How are the BAs you work with being affected?
Breuer: With respect to covered entities, it’s not so much that there’s wholesale change as much as there’s tweaks here and there. So [the ones we work with] aren’t really concerned with compliance. However, with respect to BAs, it’s a whole new world.
We’re seeing a lot of organizations that purport or want to work in the healthcare industry, but when you push back on them with a BAA, they won’t want to sign it. Or they’ll say “we’re happy to sign this agreement, but you have to tell us what it means.” Then, of course we get concerns with the covered entity side that they’re not sure themselves what a BA means. And yet they’re obligated by the law to know it means because they don’t want to take on the vendor’s compliance responsibilities for them and they may be afraid enough of their own information to not use them as vendors if they don’t know their own obligations.
Healthcare organizations have real responsibilities for contractors and subcontractors that they choose, so that’s something they may need to look at a bit more closely than they had in the past.
Mayer: Business associates, now that this is a direct liability, are examining their responsibilities much more carefully than they had previously.
In looking at the recent Oregon Health and Science University (OHSU) breach involving not having a BAA with Google, what’s the current landscape with cloud providers and BAAs?

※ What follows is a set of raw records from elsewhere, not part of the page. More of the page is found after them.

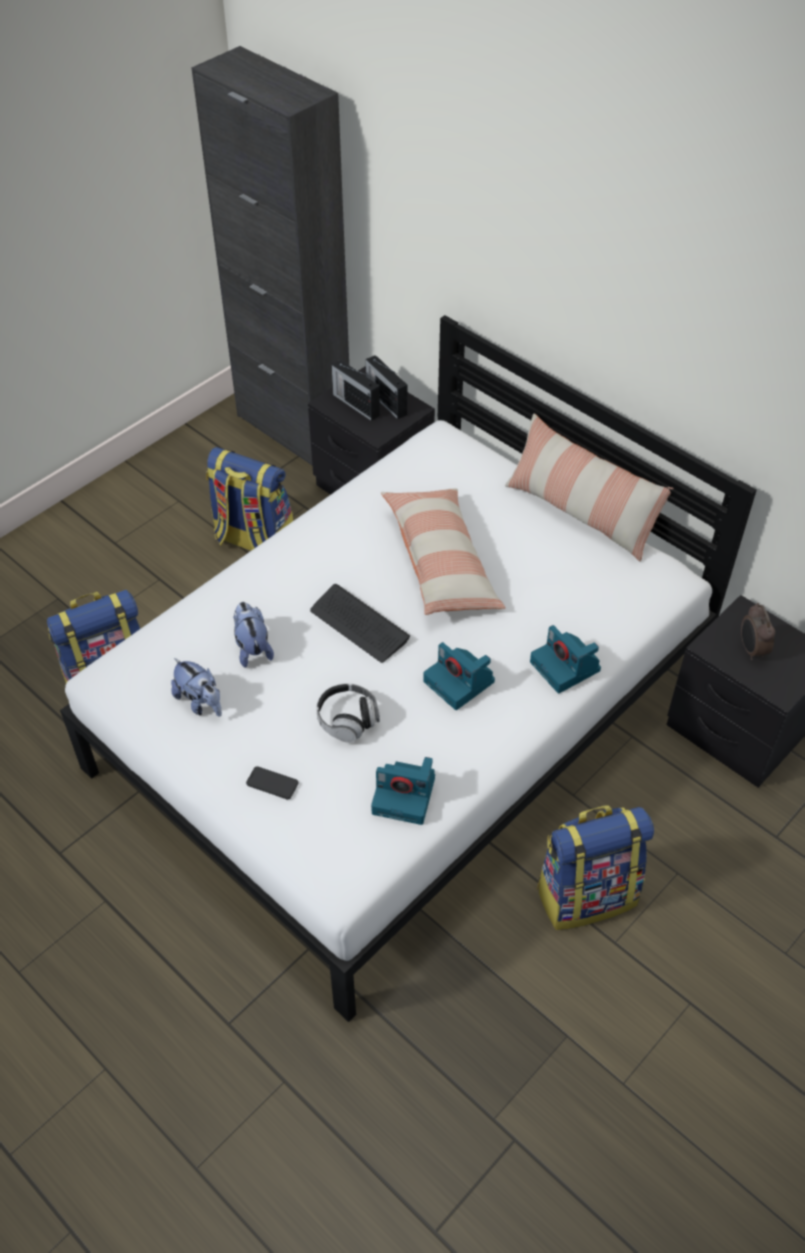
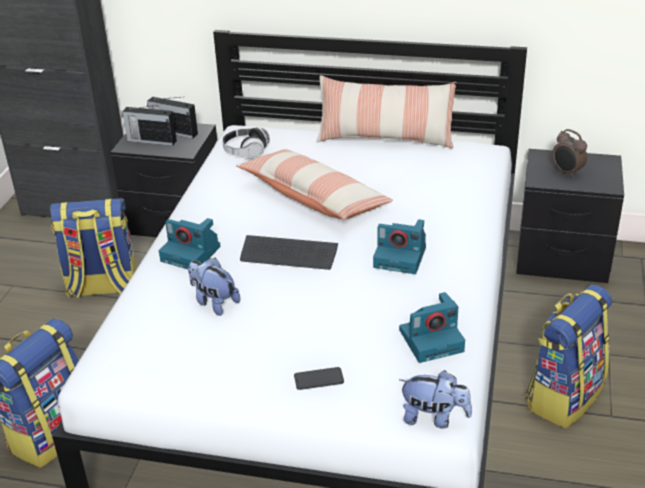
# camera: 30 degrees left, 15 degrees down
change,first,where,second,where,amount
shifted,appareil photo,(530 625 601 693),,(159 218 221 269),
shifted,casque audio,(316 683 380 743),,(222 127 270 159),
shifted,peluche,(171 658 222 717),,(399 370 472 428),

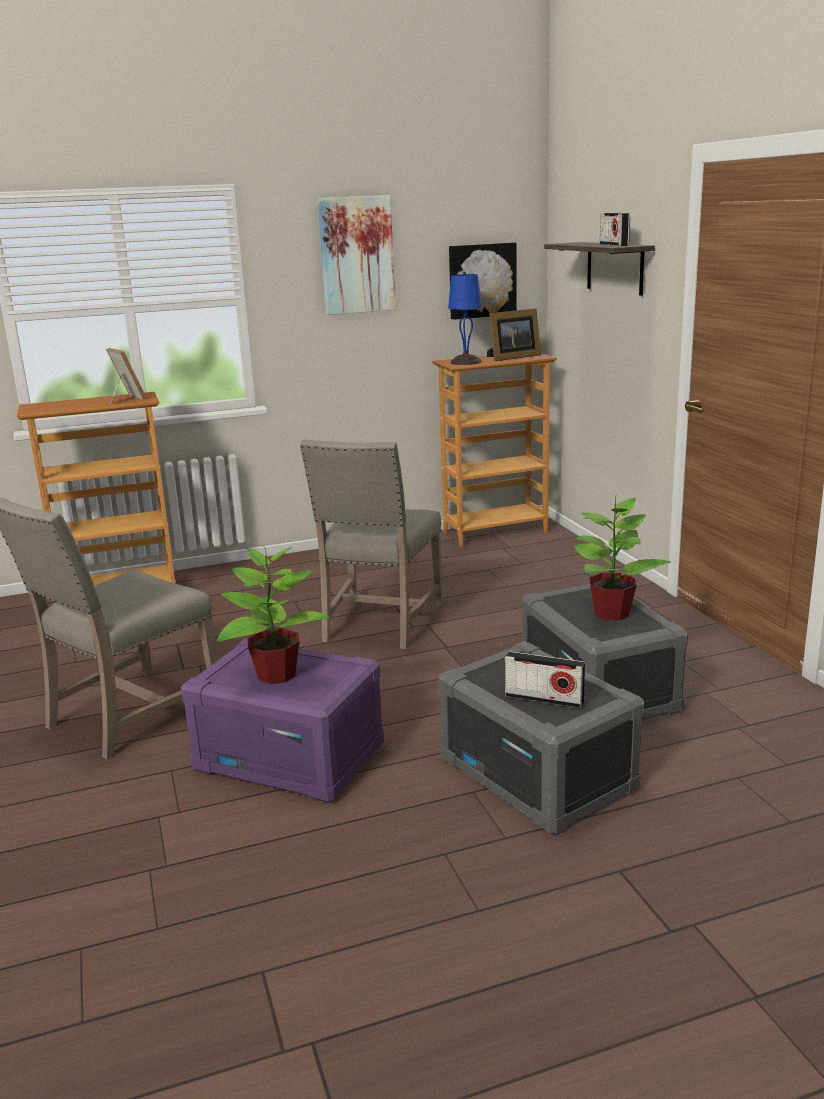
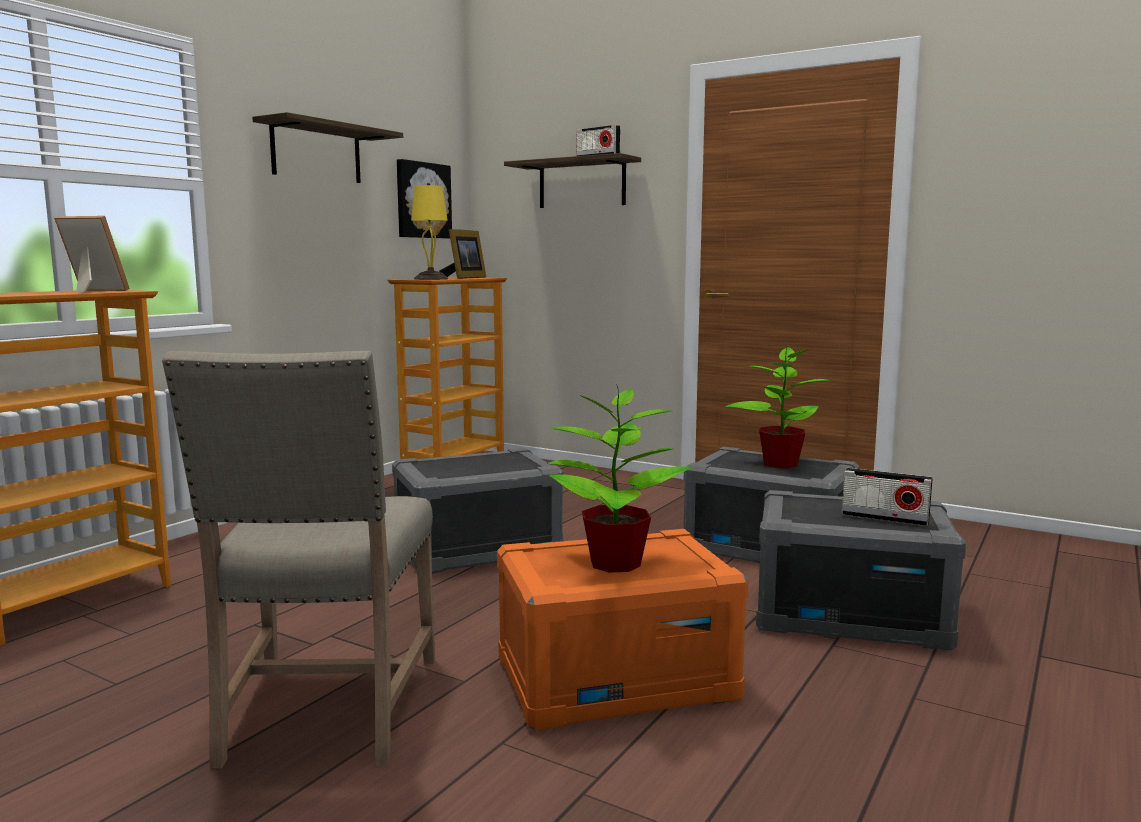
# camera: 40 degrees left, 10 degrees down
change,first,where,second,where,amount
swapped,tableau,(318 195 396 315),étagère,(252 112 403 183),
swapped,chaise [beige],(300 439 443 649),boîte de rangement [gris],(392 448 564 574),
repainted,lampe de table [bleu],(448 272 482 365),lampe de table [jaune],(411 183 448 280),
repainted,boîte de rangement [violet],(181 638 384 803),boîte de rangement [orange],(497 529 749 731),
rotated,radio,(505 651 585 708),,(842 468 933 526),45 degrees clockwise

Breuer: I don’t know exactly what Google’s policy is now, but I know for a long time it wouldn’t sign a BAA agreement and neither would Microsoft, which now as one with Office 365 and they won’t vary from the particulars of their own contract. It’s very clear from the new rule that cloud service providers are BAs, and that’s something to be concerned about. Historically, there was an argument to be made that if data was encrypted in the cloud, while there still may be vendor responsibility to secure the cloud from a business perspective beyond HIPAA, at least you’re in a safe harbor position where there’s no disclosure needed from a breach notification standpoint. I don’t know if that’s always true – that information is protected in the cloud.
The answer right now is that BAs see enough other business out there where they don’t have to take on that risk. If they’re going to be a healthcare service provider, they’re going to have to think about that specifically. Companies didn’t think about it as much in the early days of cloud computing. There seems to be enough data out there where they don’t need healthcare.
Mayer: The nature of your agreement with the service provider is also important because cloud services are provided in a variety of ways. Covered entities and BAs, when negotiating cloud services, are talking about not sharing a server for certain reasons and that the data must reside in a certain place. It’s all about location.